## [Texte]
= = = = = = =

Contre la théorie de Dolto, mais aussi contre sa personne !

 

 Françoise Dolto aurait été, selon Didier Pleux, victime de sa psychanalyse. De l’interprétation fallacieuse qu’elle aurait faite de son enfance. Une enfance qu’elle aurait cru pleine de souffrances et qui aurait été merveilleuse. Elle n’aurait pas souffert de sa relation avec sa mère, de la mort, durant la guerre de 1914-1918, de son oncle qu’elle adorait. De celle de sa sœur qu’elle a cru, toute son enfance, ne pas avoir sauvée : sa mère lui avait dit que, si elle priait suffisamment, sa sœur guérirait… Faux, clame Didier Pleux. La mort des frères et sœurs, si elle n’est pas cachée, n’est en rien traumatisante pour un enfant. Là encore, les lecteurs apprécieront. Quant aux parents de Françoise, écrit-il encore, ils étaient formidables, mais dépassés, les malheureux, par cette insupportable gamine enfant roi. Gamine qui deviendra plus tard, dit-il, une sorte de « gosse de riches », réclamant de l’argent à des parents dont elle ne cessait de se plaindre. La psychanalyse aurait validé les plaintes de l’enfant Françoise, lui permettant, devenue grande, de prôner l’éducation de l’enfant roi qu’elle avait été. Et cette psychanalyse aurait fait mieux : elle aurait fait d’elle, pendant la guerre, une « collabo ».

 

Pour fonder ses thèses, Didier Pleux pioche, ici ou là, dans la correspondance de Françoise Dolto ou dans ses textes, des passages qu’il interprète à sa façon. Aidé en cela par le fait qu’il n’existe à l’heure actuelle – ses ayants droit s’y étant toujours opposés – aucune biographie, qui pourrait rendre compte du trajet de ce personnage aussi important que complexe.

 

Françoise Dolto n’a jamais collaboré. Issue d’une famille d’extrême droite marquée par la Première Guerre mondiale et la fi gure de Pétain, elle s’est contentée d’exprimer, dans une correspondance privée, son admiration naïve pour le maréchal. Des travaux sérieux ont été menés sur le rôle des psychanalystes à cette époque (notamment Histoire de la psychanalyse en France, par Elisabeth Roudinesco, Fayard 1994), on peut s’y référer.

 

" La valse des contresens "

 

Partant de cette « recherche » assez particulière, Didier Pleux énonce l’hypothèse centrale de son livre : « C’est surtout la psychanalyse de Françoise Dolto qui a pu la rendre quelque peu psychotique, c’est-à-dire “hors réalité”. » Collabo et folle, qui dit mieux ? Et il entreprend, grâce à une accumulation de contresens, de démontrer le « hors-réalité » de ses théories.

= = = = = = =

## [Données fournies]

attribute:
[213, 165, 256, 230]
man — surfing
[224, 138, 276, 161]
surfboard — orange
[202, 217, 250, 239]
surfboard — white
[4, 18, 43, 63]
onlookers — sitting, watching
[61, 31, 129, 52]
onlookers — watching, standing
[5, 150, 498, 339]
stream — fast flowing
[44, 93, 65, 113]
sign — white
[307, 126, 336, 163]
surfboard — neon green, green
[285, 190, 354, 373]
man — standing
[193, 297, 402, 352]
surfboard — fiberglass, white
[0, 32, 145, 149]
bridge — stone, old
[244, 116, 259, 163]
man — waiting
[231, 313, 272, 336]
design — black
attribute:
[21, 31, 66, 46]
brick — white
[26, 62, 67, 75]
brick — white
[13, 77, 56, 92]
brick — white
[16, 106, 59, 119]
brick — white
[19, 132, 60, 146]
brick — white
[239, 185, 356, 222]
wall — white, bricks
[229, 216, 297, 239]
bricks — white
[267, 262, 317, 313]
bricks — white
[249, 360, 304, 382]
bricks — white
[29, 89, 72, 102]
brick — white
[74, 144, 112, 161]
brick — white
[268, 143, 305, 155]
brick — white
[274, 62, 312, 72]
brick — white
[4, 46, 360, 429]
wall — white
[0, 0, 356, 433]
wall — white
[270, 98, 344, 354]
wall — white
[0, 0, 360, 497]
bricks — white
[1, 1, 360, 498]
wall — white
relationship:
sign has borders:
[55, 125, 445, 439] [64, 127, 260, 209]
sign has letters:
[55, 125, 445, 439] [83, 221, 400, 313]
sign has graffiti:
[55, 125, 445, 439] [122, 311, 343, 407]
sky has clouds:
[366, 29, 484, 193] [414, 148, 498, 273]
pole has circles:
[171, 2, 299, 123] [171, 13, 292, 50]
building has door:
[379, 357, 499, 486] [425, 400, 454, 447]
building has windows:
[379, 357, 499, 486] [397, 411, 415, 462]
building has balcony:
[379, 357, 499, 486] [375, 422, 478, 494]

= = = = = = =

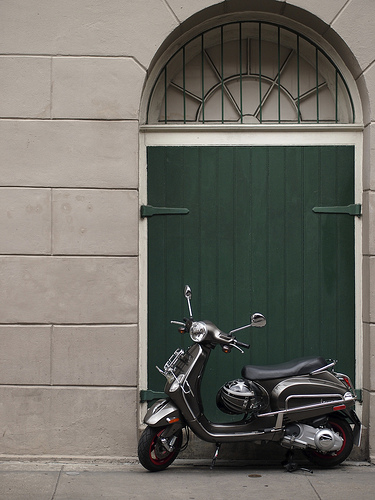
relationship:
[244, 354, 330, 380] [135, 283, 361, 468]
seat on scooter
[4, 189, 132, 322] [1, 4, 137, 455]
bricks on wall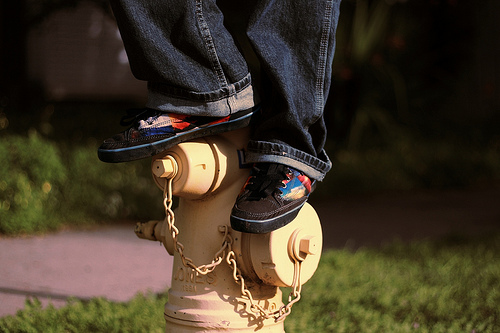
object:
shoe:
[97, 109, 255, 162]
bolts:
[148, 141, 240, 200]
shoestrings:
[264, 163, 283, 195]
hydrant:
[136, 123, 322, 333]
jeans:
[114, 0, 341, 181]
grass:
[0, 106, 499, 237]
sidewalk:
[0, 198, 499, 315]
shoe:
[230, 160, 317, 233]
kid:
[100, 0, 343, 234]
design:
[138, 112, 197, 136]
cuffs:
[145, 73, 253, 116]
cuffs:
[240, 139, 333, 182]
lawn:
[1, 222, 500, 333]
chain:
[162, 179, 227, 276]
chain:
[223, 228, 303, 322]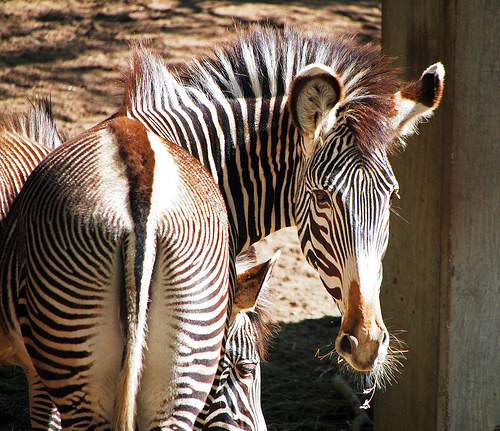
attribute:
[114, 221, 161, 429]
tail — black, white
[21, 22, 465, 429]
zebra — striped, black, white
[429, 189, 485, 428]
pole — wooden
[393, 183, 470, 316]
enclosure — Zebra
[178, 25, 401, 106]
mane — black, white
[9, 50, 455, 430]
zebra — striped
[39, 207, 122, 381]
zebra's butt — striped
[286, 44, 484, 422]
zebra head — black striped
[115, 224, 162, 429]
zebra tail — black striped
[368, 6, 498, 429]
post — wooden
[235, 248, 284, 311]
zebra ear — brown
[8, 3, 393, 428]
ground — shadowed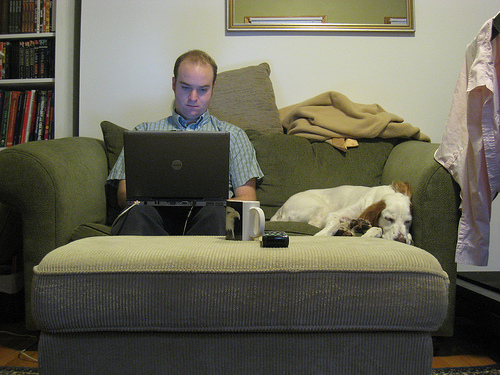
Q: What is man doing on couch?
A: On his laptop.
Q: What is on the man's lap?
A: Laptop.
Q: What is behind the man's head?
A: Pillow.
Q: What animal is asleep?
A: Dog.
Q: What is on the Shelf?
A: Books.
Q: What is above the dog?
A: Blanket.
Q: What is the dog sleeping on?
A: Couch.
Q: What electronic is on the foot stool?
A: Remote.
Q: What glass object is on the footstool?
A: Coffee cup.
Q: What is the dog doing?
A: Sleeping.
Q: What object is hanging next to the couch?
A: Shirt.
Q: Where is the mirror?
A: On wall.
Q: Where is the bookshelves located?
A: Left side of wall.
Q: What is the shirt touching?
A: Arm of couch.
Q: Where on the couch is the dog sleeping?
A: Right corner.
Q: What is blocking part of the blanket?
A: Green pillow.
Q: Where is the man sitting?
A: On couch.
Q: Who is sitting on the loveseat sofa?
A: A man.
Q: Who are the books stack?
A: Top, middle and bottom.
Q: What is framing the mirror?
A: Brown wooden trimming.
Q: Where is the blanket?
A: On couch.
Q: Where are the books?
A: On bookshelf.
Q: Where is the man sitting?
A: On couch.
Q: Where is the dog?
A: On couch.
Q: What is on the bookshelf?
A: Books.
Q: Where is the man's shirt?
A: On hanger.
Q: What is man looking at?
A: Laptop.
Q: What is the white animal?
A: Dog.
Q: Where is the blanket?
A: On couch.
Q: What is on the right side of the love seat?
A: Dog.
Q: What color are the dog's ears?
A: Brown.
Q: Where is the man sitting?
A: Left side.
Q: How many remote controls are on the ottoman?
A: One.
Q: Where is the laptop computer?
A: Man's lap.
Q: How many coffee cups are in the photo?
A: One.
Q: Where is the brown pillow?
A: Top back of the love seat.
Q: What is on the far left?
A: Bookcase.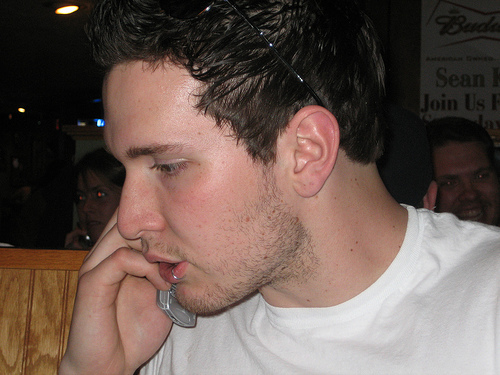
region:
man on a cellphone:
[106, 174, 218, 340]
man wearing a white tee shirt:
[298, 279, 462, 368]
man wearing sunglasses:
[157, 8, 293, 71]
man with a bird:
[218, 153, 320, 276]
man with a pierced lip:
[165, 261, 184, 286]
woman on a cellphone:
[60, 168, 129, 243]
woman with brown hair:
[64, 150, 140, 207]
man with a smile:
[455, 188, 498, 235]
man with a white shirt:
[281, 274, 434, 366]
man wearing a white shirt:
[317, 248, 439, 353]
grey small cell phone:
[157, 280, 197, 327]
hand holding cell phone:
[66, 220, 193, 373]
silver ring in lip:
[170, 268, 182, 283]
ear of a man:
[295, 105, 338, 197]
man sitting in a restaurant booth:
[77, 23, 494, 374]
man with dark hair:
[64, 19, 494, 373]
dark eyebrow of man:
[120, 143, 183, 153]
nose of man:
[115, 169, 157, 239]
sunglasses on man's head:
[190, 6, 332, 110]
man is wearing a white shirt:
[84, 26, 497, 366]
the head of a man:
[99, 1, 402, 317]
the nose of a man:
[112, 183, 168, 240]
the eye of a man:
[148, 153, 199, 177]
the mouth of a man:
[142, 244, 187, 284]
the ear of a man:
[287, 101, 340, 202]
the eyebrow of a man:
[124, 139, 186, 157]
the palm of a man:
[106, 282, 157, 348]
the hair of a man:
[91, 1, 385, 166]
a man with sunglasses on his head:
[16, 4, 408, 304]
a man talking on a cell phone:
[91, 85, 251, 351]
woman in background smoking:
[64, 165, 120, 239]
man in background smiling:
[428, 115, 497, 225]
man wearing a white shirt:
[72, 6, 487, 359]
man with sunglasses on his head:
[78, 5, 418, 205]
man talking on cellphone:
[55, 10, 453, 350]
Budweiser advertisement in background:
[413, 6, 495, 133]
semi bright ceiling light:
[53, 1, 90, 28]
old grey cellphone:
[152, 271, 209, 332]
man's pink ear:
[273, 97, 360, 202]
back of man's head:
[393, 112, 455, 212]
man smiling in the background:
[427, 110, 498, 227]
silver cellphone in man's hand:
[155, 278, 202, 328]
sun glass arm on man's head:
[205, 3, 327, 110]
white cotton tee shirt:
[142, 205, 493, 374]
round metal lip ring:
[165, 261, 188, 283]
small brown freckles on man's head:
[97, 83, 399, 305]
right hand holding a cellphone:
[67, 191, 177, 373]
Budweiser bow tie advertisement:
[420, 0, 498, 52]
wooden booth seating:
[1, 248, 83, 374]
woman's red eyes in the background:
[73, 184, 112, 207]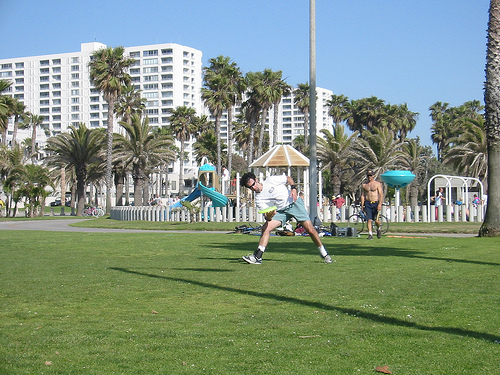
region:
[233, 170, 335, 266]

= = = = = = =

## [Consigne 1]
Relevez toutes les personnes nommées dans le texte sur Françoise Dolto.
## [Consigne 2]
D'après le texte sur Françoise Dolto, pour quelle raison n'existe-t-il encore aucune biographie d'elle ?
## [Consigne 3]
Recopiez le passage du texte sur Françoise Dolto compris entre "Françoise Dolto n’a" et "de ses théories.", bornes incluses.

## [Réponse 1]
Françoise Dolto, Didier Pleux, Pétain, Elisabeth Roudinesco

## [Réponse 2]
Ses ayants droit s'y sont toujours opposés.

## [Réponse 3]
Françoise Dolto n’a jamais collaboré. Issue d’une famille d’extrême droite marquée par la Première Guerre mondiale et la fi gure de Pétain, elle s’est contentée d’exprimer, dans une correspondance privée, son admiration naïve pour le maréchal. Des travaux sérieux ont été menés sur le rôle des psychanalystes à cette époque (notamment Histoire de la psychanalyse en France, par Elisabeth Roudinesco, Fayard 1994), on peut s’y référer.

 

" La valse des contresens "

 

Partant de cette « recherche » assez particulière, Didier Pleux énonce l’hypothèse centrale de son livre : « C’est surtout la psychanalyse de Françoise Dolto qui a pu la rendre quelque peu psychotique, c’est-à-dire “hors réalité”. » Collabo et folle, qui dit mieux ? Et il entreprend, grâce à une accumulation de contresens, de démontrer le « hors-réalité » de ses théories.